Привет, утопленник!

Юрий Трущелёв
Глядя вослед проплывающим по Дону ноздреватым льдинам, я вспоминаю рассказ своего бывшего напарника Володи. А было это лет пятнадцать назад, мы с ним шли на смену, навстречу – грузчики из транспортного цеха, поздоровались. Один из грузалей, уж не помню его по имени, но квадратный такой, как шкаф, очень странно с Володькой поздоро¬вался: «Привет, утопленник!». Все засмеялись.

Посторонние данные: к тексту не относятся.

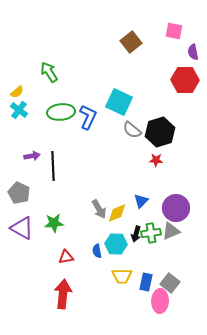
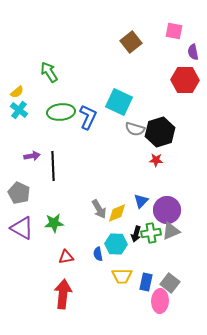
gray semicircle: moved 3 px right, 1 px up; rotated 24 degrees counterclockwise
purple circle: moved 9 px left, 2 px down
blue semicircle: moved 1 px right, 3 px down
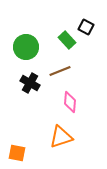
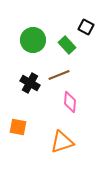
green rectangle: moved 5 px down
green circle: moved 7 px right, 7 px up
brown line: moved 1 px left, 4 px down
orange triangle: moved 1 px right, 5 px down
orange square: moved 1 px right, 26 px up
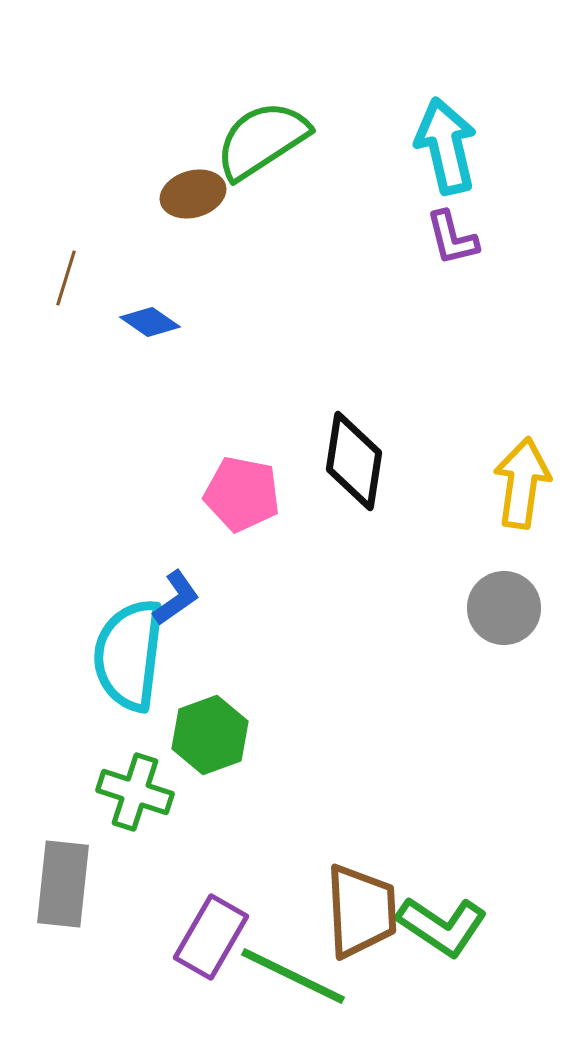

Ребята пошли дальше, а я к напарнику с расспросами: «Что это они тебя так называют?».
– Была одна история. Вот смену примем, печи загрузим, на перекуре и расскажу, – пообещал он.

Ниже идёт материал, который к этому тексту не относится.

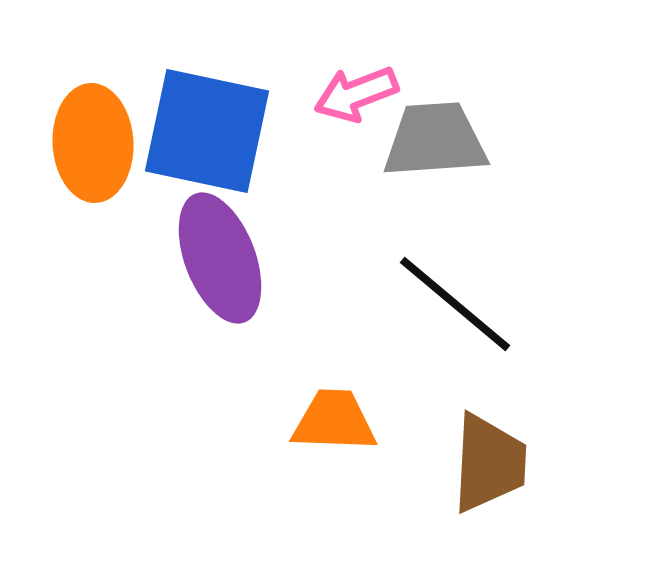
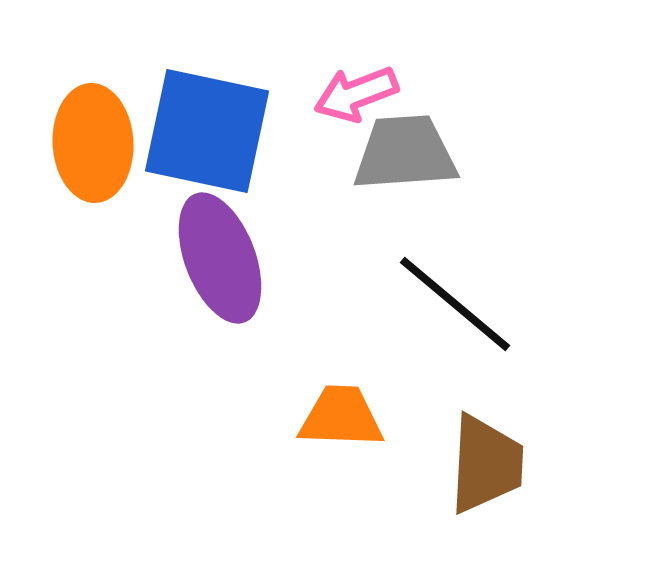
gray trapezoid: moved 30 px left, 13 px down
orange trapezoid: moved 7 px right, 4 px up
brown trapezoid: moved 3 px left, 1 px down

Когда выставили режимы на печах-автоматах  и вышли на вольный воздух под ивушку возле цеха, я снова взялся Володьку теребить: рассказывай.

– Весной было дело, – начал напарник. А надо заметить, что он заядлый рыбак и охотник, так что было ему что порассказать, – рыбачил я на рэбовском котловане со льда. Лед уже весь серый, трещины, вода тлая кое-где стоит, хрупкий, как размокший в чае сахар. Но рыбаков порядком. День погожий: солнышко, ну прямо припекает, а главное – тарань клюет как очумелая. Не у всех, правда, – Володя хитро прищурился, вроде от дыма, но я-то знаю, что он тот денек уловистый вспоминает.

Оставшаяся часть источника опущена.